Двое судей в этот момент даже не глядят на Развозжаева, а судья Замашнюк все-таки смотрит на него острым взглядом и еще плотнее сжимает губы. Слова прошедшего через пытки, затасканного по этапам, избитого уголовниками человека не вызывают в нем ни интереса, ни сочувствия, эти страшные слова бесплотно пролетают мимо ушей судьи и умирают в блеклом воздухе судопроизводства. «По состоянию здоровья можете участвовать в заседаниях суда?» — «Пока да».


Государственное обвинение — прокуроры Смирнов и Боков — начинают зачитывать обвинительный акт. Они сидят напротив адвокатов и читают попеременно, полчаса один, полчаса другой, полчаса один, полчаса другой… Оба в синей форме. У опытного прокурора Смирнова оплывшее лицо и брезгливо вздернутая верхняя губа, это тот самый прокурор, который на процессе по делу «болотных узников» потребовал для одних из них пять, для других шесть лет тюрьмы.
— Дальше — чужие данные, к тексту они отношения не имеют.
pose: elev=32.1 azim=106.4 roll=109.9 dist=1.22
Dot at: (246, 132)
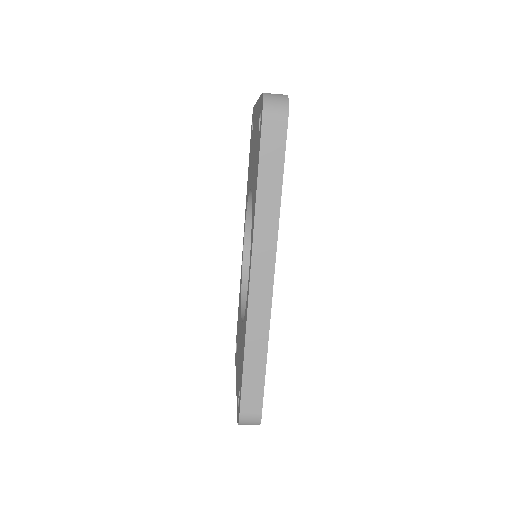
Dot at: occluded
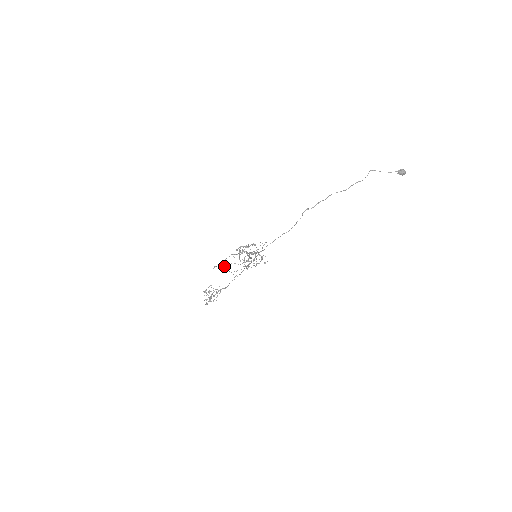
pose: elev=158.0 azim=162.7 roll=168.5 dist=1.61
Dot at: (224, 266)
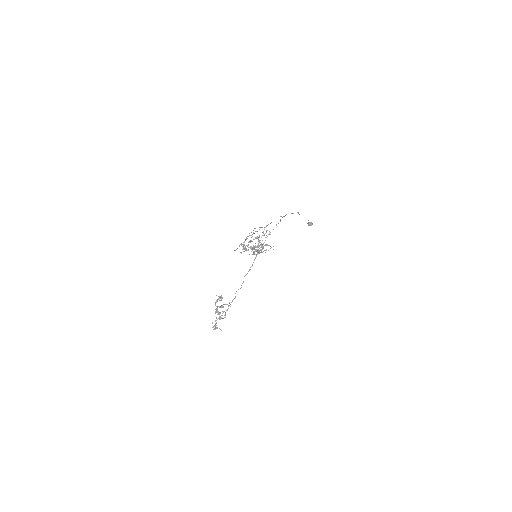
Dot at: (240, 252)
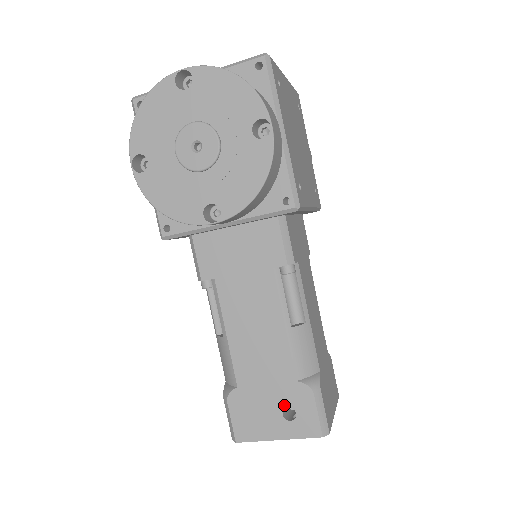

Прокурор Боков моложе, на лице у него круглые очки без оправы. Речь у них не очень хорошая, один говорит «насколько мы понимаем о том, что», другой — «облегчить». Документ, который они зачитывают монотонными голосами, решительно и бесповоротно переводит судебное действие в пространство безумия, в область бреда. Бред нельзя изложить по правилам логики, навет не поддается передаче в рамках приличий. В документе, позорящем прокуратору как организацию и государство как таковое, рассказывается история об изначально преступных людях, которые приглашали друг друга с преступными намерениями в трактир «Елки-палки», чтобы побудить друг друга принять участие в преступных действиях под руководством Таргамадзе. Они действовали преступно во исполнение преступного умысла умышленно согласованно с Таргамадзе и неустановленными лицами на неустановленной базе отдыха и еще в сотне установленных мест для возможного создания давки во исполнение преступного умысла по организации массовых беспорядков. Так примерно это звучит. Они преступно вели политическую агитацию, преступно посетили десятки городов России для возможного создания давки во исполнение преступного умысла по организации массовых беспорядков, которые выразились в том, что они преступно сели на мосту, что и привело к давке 6 мая 2012 года. Это и был их план по организации массовых беспорядков.